REQUIRED WORK → All of the data should be reproduced word for word, though its pictures must be omitted.

RECORDS FOR THE EXERCISE →
━━━━━━━━━━━━━━━━━━━━

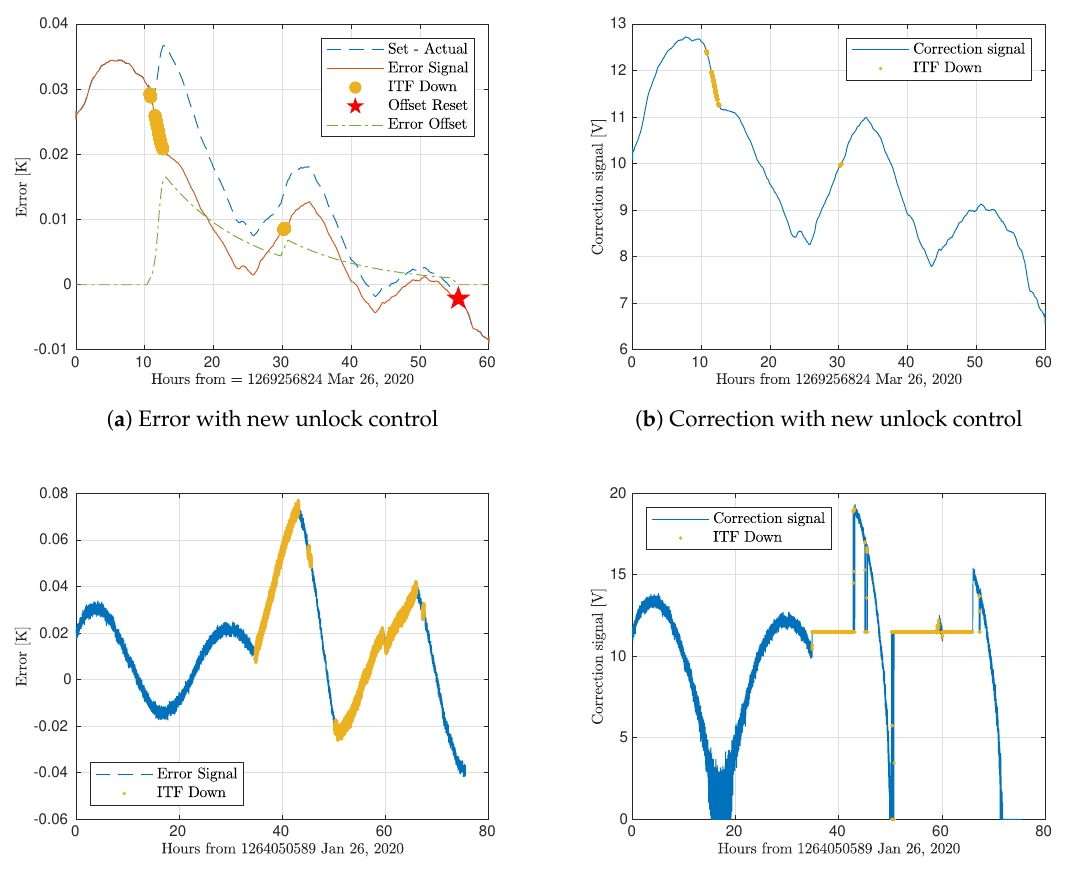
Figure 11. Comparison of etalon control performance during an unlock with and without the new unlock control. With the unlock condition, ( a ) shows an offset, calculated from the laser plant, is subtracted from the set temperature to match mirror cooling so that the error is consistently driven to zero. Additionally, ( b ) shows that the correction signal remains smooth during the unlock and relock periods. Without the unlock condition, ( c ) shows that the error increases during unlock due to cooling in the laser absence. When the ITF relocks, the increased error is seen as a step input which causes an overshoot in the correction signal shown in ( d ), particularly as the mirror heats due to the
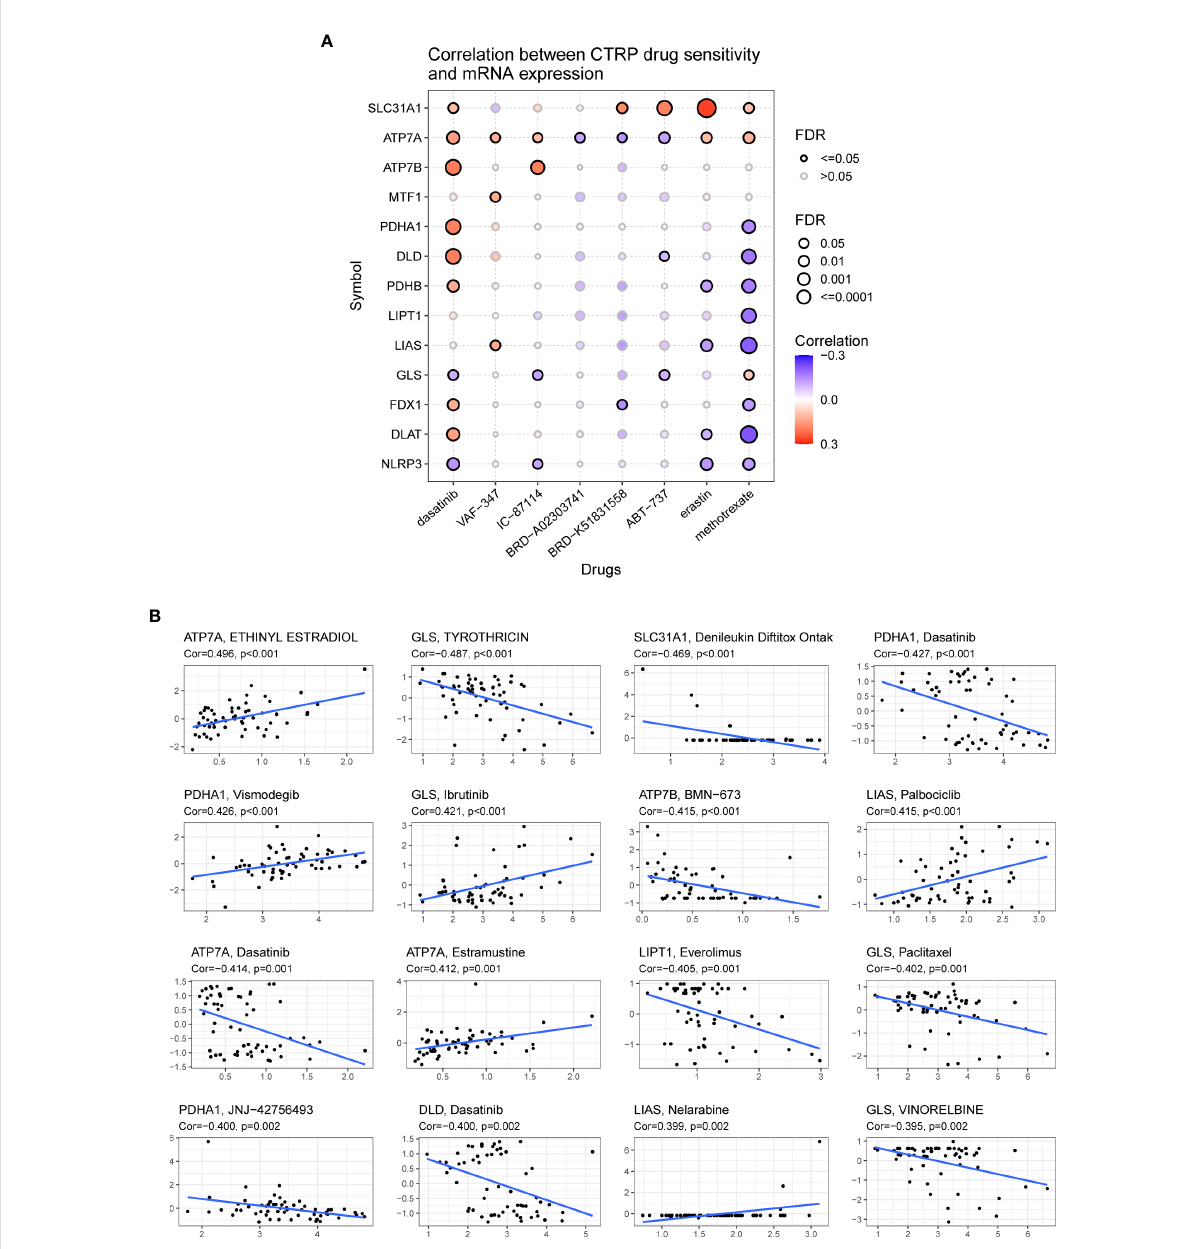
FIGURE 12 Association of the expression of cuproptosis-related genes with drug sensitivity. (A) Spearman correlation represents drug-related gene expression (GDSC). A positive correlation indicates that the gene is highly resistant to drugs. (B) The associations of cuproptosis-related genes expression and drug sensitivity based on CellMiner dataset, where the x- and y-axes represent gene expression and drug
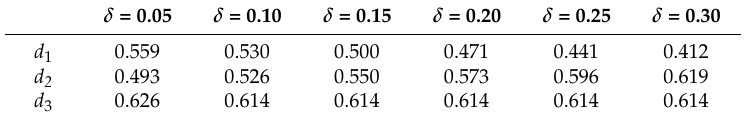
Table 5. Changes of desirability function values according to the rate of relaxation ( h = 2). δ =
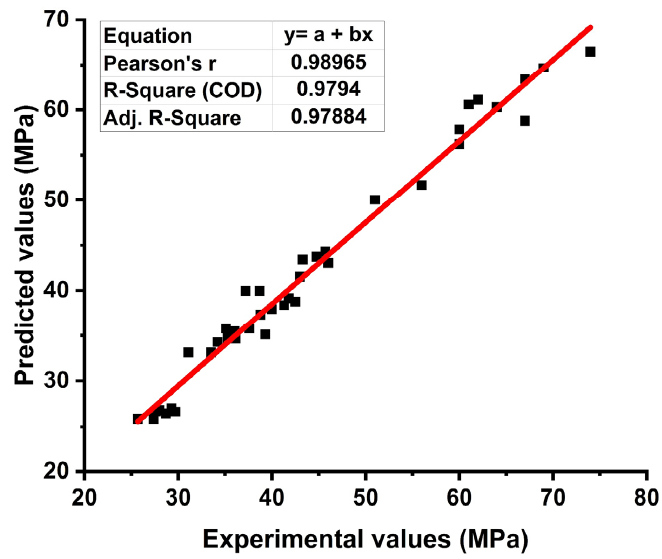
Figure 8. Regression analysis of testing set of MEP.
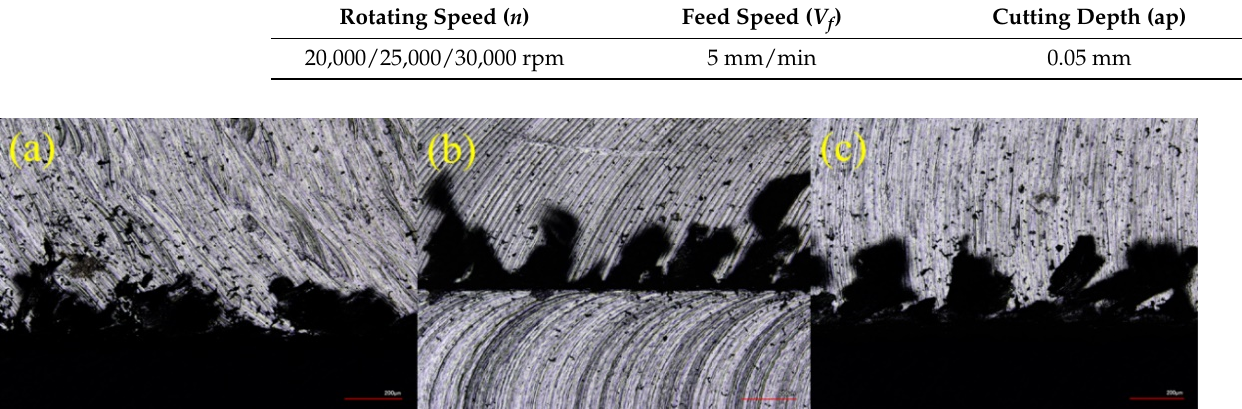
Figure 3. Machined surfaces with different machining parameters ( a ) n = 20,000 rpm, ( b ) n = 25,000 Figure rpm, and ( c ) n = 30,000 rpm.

━━━━━━━━━━━━━━━━━━━━

TASK ANSWER →
Figure 11. Comparison of etalon control performance during an unlock with and without the new unlock control. With the unlock condition, ( a ) shows an offset, calculated from the laser plant, is subtracted from the set temperature to match mirror cooling so that the error is consistently driven to zero. Additionally, ( b ) shows that the correction signal remains smooth during the unlock and relock periods. Without the unlock condition, ( c ) shows that the error increases during unlock due to cooling in the laser absence. When the ITF relocks, the increased error is seen as a step input which causes an overshoot in the correction signal shown in ( d ), particularly as the mirror heats due to the
FIGURE 12 Association of the expression of cuproptosis-related genes with drug sensitivity. (A) Spearman correlation represents drug-related gene expression (GDSC). A positive correlation indicates that the gene is highly resistant to drugs. (B) The associations of cuproptosis-related genes expression and drug sensitivity based on CellMiner dataset, where the x- and y-axes represent gene expression and drug
Table 5. Changes of desirability function values according to the rate of relaxation ( h = 2). δ =
Figure 8. Regression analysis of testing set of MEP.
Figure 3. Machined surfaces with different machining parameters ( a ) n = 20,000 rpm, ( b ) n = 25,000 Figure rpm, and ( c ) n = 30,000 rpm.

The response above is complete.